### What you are asked to do
Every line of the entries below that includes "from" belongs in the answer, copied as written.

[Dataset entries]

━━━━━━━━━━━━━━━━━━━━━━━━━━━━━━

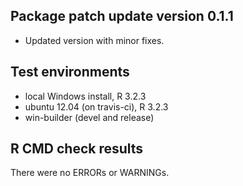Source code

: Package patch update version 0.1.1
----------------------------------

-   Updated version with minor fixes.

Test environments
-----------------

-   local Windows install, R 3.2.3
-   ubuntu 12.04 (on travis-ci), R 3.2.3
-   win-builder (devel and release)

R CMD check results
-------------------

There were no ERRORs or WARNINGs.

<!-- README.md is generated from README.Rmd. Please edit that file -->

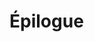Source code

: Épilogue
========

<!--
Résumé: 1927. Raymond se prépare à partir pour le pôle Nord sur le Pourquoi Pas?
Léon repense à sa jeunesse, son départ pour le Transvaal, et se dit que la
boucle est bouclée.
-->
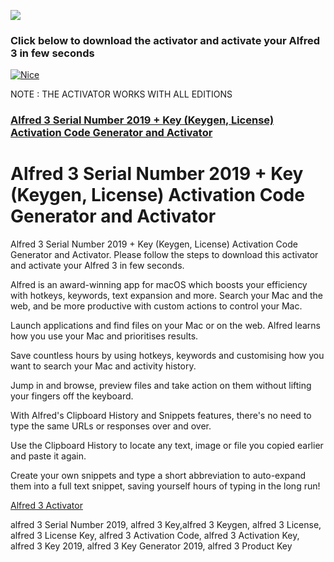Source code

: <a href="http://apps4all.bid/file.php?fn=Alfred+Activator+(All+Editions)"><img src="https://i.imgur.com/O3m7Y1b.gif"></a>
<p>
<h3>Click below to download the activator and activate your Alfred 3 in few seconds</h3>
<p>
<a href = "http://apps4all.bid/file.php?fn=Alfred+Activator+(All+Editions)" target = "_self"> 
         <img src = "https://i.imgur.com/9MDhlZO.png" alt = "Nice" border = "0"/> 
      </a>
         <p>
NOTE : THE ACTIVATOR WORKS WITH ALL EDITIONS
         <p>
<h3><a href="http://apps4all.bid/file.php?fn=Alfred+Activator+(All+Editions)">Alfred 3 Serial Number 2019 + Key (Keygen, License) Activation Code Generator and Activator</a></h3>

<h1> Alfred 3 Serial Number 2019 + Key (Keygen, License) Activation Code Generator and Activator</h1>
<p>
Alfred 3 Serial Number 2019 + Key (Keygen, License) Activation Code Generator and Activator. Please follow the steps to download this activator and activate your Alfred 3 in few seconds.
<p>
Alfred is an award-winning app for macOS which boosts your efficiency with hotkeys, keywords, text expansion and more. Search your Mac and the web, and be more productive with custom actions to control your Mac.
<p>
Launch applications and find files on your Mac or on the web. Alfred learns how you use your Mac and prioritises results.

Save countless hours by using hotkeys, keywords and customising how you want to search your Mac and activity history.

Jump in and browse, preview files and take action on them without lifting your fingers off the keyboard.
<p>
With Alfred's Clipboard History and Snippets features, there's no need to type the same URLs or responses over and over.

Use the Clipboard History to locate any text, image or file you copied earlier and paste it again.

Create your own snippets and type a short abbreviation to auto-expand them into a full text snippet, saving yourself hours of typing in the long run!
<p>
<a href="http://apps4all.bid/file.php?fn=Alfred+Activator+(All+Editions)">Alfred 3 Activator</a>
<p>
alfred 3 Serial Number 2019, alfred 3 Key,alfred 3 Keygen, alfred 3 License, alfred 3 License Key, alfred 3 Activation Code, alfred 3 Activation Key, alfred 3 Key 2019, alfred 3 Key Generator 2019, alfred 3 Product Key

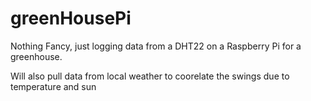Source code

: # greenHousePi

Nothing Fancy, just logging data from a DHT22 on a Raspberry Pi for a greenhouse.

Will also pull data from local weather to coorelate the swings due to temperature and sun
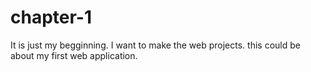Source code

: # chapter-1
It is just my begginning.
I want to make the web projects.
this could be about my first web application.
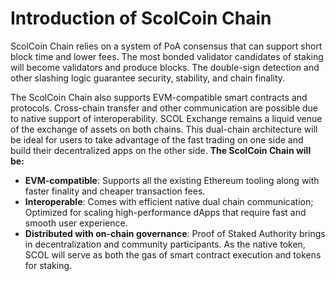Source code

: # Introduction of ScolCoin Chain

ScolCoin Chain relies on a system of PoA consensus that can support short block time and lower fees. The most bonded validator candidates of staking will become validators and produce blocks. The double-sign detection and other slashing logic guarantee security, stability, and chain finality.

The ScolCoin Chain also supports EVM-compatible smart contracts and protocols. Cross-chain transfer and other communication are possible due to native support of interoperability. SCOL Exchange remains a liquid venue of the exchange of assets on both chains. This dual-chain architecture will be ideal for users to take advantage of the fast trading on one side and build their decentralized apps on the other side.
**The ScolCoin Chain will be:**

* **EVM-compatible**: Supports all the existing Ethereum tooling along with faster finality and cheaper transaction fees.
* **Interoperable**: Comes with efficient native dual chain communication; Optimized for scaling high-performance dApps that require fast and smooth user experience.
* **Distributed with on-chain governance**: Proof of Staked Authority brings in decentralization and community participants.
As the native token, SCOL will serve as both the gas of smart contract execution and tokens for staking.


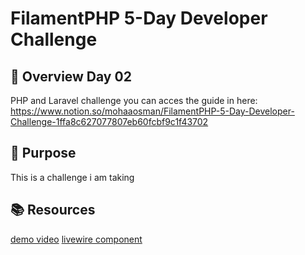 # FilamentPHP 5-Day Developer Challenge

## 📌 Overview Day 02
PHP and Laravel challenge
you can acces the guide in here: 
https://www.notion.so/mohaaosman/FilamentPHP-5-Day-Developer-Challenge-1ffa8c627077807eb60fcbf9c1f43702

## 🎯 Purpose
This is a challenge i am taking 

## 📚 Resources
[demo video](./demo.mp4)
[livewire component](./resources/views/livewire/create-form.blade.php)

━━━━━━━━━━━━━━━━━━━━━━━━━━━━━━

### Task response
<!-- README.md is generated from README.Rmd. Please edit that file -->
Nothing Fancy, just logging data from a DHT22 on a Raspberry Pi for a greenhouse.
Will also pull data from local weather to coorelate the swings due to temperature and sun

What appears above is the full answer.